**What to produce**.
The line containing "- Replace mock data with real data" opens the span to copy, and the last line of the records below closes it. Write out that span exactly.
[[ Data section open ]]
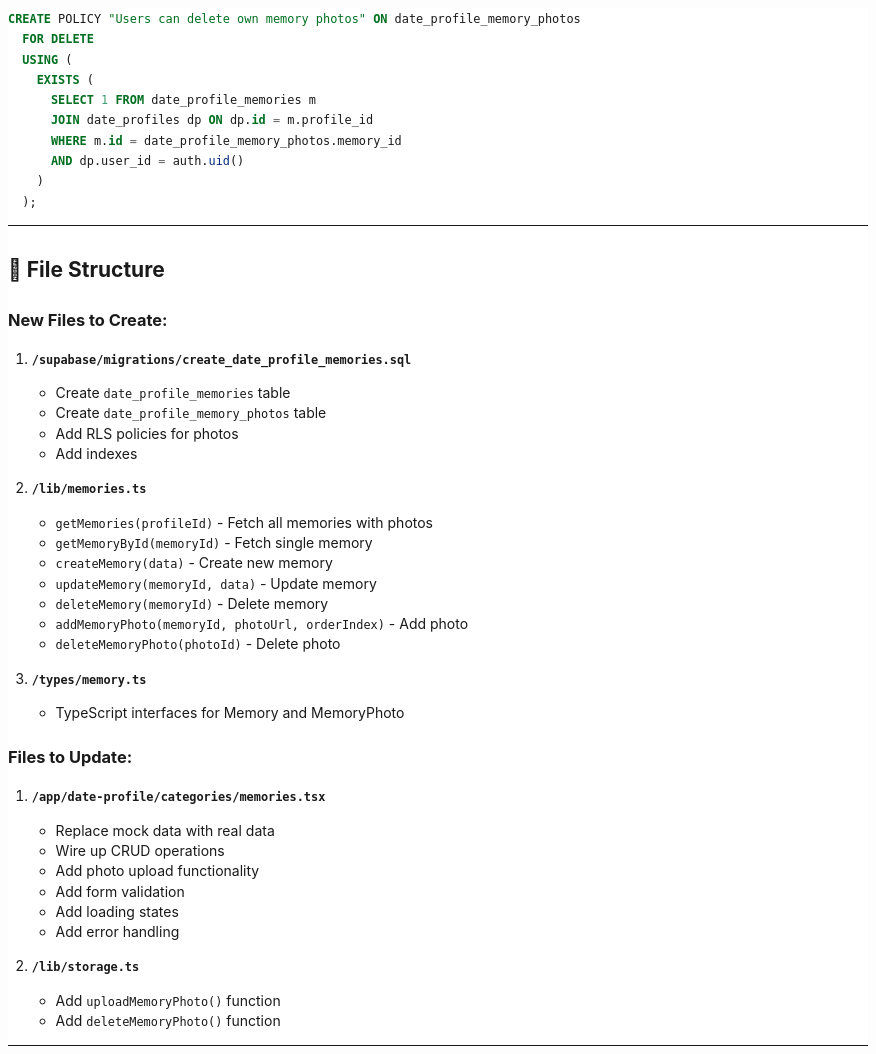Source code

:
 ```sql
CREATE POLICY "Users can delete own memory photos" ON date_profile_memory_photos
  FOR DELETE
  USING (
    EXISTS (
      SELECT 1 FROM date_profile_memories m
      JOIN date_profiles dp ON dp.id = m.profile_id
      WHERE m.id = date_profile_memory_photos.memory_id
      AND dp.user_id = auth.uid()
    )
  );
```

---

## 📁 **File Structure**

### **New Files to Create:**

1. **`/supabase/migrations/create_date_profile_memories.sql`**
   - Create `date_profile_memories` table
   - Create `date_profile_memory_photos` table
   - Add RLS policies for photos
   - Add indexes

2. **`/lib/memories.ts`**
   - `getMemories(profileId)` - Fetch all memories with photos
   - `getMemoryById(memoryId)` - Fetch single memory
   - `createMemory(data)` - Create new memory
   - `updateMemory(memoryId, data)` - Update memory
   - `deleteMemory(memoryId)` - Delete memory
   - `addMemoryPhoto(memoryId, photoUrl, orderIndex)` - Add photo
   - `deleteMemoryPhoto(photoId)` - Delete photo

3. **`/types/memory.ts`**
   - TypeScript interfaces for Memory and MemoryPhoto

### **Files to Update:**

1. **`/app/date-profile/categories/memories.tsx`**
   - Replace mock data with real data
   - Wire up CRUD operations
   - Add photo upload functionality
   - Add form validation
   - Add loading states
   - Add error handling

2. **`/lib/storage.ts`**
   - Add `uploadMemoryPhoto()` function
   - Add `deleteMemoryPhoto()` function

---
[[ Data section closed ]]
**Solution**.
   - Replace mock data with real data
   - Wire up CRUD operations
   - Add photo upload functionality
   - Add form validation
   - Add loading states
   - Add error handling

2. **`/lib/storage.ts`**
   - Add `uploadMemoryPhoto()` function
   - Add `deleteMemoryPhoto()` function

---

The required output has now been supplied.